ULTY has become significantly more expensive to bet against over the past month — and the bears are pressing anyway.
The most striking development is in borrowing costs. Cost to borrow has climbed to 19.5%, nearly double the ~10–11% level seen in mid-April. That 77% monthly surge is not a rounding error — it reflects a meaningful tightening in the supply of lendable shares relative to demand from short sellers. It's a high rate for an ETF, where borrow is typically cheap and abundant.
Short interest tells the same story. The number of shares held short jumped by roughly 34% in a single week — from around 3.2 million on May 7 to over 4.2 million by May 12 — and has held near that elevated level since. ORTEX estimates SI now at close to 16% of the free float, a figure that ranks well above typical ETF short positioning and reflects genuine bearish conviction. The ORTEX short score reinforces that: it leapt from 76.7 on May 8 to 81.7 by May 19, the highest reading in the tracked history and a level that flags this name as among the most heavily shorted in its class.
Borrow availability has eased modestly this week — now at 37% of short interest, up from below 28% at the start of the month — but that remains firmly in tight territory. Less than four shares are available for every ten already borrowed. At its worst over the past year, availability dropped to just 0.1%, and the 52-week high utilization hit 100%. The current setup is not at that extreme, but the direction of short interest growth against a backdrop of limited lendable supply means the cost of maintaining a short position here is not cheap.
Options positioning has been persistently bearish for months.

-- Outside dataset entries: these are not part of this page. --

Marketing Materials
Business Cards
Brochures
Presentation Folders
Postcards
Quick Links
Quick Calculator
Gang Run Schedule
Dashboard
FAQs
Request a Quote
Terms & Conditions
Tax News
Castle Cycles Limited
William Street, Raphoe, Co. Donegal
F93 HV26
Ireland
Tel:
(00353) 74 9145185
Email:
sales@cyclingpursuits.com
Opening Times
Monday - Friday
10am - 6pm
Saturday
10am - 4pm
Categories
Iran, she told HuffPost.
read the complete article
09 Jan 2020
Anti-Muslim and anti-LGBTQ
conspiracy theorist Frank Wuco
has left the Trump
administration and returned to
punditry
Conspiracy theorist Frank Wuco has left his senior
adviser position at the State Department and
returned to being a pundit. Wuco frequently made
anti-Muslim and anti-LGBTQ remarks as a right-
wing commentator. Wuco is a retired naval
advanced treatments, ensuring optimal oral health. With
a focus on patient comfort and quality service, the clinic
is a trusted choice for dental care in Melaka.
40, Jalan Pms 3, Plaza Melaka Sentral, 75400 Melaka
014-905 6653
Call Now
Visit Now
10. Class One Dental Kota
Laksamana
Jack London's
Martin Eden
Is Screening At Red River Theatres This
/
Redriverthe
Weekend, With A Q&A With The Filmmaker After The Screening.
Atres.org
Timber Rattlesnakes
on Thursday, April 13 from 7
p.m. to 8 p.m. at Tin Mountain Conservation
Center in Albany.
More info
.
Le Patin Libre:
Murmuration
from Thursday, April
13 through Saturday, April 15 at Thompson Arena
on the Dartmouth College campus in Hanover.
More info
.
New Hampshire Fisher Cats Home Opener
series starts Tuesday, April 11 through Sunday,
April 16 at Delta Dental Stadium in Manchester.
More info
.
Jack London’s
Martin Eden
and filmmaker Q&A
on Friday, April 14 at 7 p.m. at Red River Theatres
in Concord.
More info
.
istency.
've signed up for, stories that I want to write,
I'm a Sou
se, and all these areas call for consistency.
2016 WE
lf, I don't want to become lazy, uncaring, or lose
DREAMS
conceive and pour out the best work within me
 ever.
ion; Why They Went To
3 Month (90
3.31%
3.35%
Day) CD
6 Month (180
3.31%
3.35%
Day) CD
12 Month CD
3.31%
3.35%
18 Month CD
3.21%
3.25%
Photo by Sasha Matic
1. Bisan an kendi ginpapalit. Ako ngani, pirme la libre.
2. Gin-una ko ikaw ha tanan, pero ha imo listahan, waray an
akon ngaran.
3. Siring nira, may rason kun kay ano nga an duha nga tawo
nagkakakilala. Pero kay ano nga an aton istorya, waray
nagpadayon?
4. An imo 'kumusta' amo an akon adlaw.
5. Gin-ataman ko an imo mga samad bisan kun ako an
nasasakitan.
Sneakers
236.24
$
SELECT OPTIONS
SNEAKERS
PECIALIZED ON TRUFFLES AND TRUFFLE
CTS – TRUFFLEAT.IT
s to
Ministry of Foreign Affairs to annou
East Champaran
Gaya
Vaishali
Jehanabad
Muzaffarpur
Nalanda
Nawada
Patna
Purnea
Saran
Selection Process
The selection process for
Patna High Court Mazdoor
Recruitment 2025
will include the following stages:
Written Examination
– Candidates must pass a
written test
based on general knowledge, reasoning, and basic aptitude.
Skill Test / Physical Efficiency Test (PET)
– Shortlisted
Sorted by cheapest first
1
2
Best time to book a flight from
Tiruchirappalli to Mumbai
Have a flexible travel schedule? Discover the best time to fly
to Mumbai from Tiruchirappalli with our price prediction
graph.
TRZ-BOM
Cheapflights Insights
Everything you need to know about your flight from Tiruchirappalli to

The put/call ratio runs at 1.93, close to its 20-day average of 2.01 — meaning the skew toward puts is not a recent spike but an entrenched structural feature of how this ETF trades in the options market. The z-score of -0.34 shows this week's PCR is just fractionally below that recent mean. There's no fresh escalation from options traders this week, but the baseline defensive lean is notable given the ETF's income-focused investor base.
The fund itself — a YieldMax covered-call strategy that harvests options premium across a basket of high-volatility single-name ETFs — carries an inherent structural tension. Its distributions are high and attract income-seeking holders, but the covered-call overlay caps upside participation when underlying names rally. Short sellers appear focused on that compression dynamic: the fund is down 4% both over the past week and the past month, trading at $30.93. Whether the elevated borrow cost sustains at these levels or forces some position unwinding is the clearest thing to monitor from here.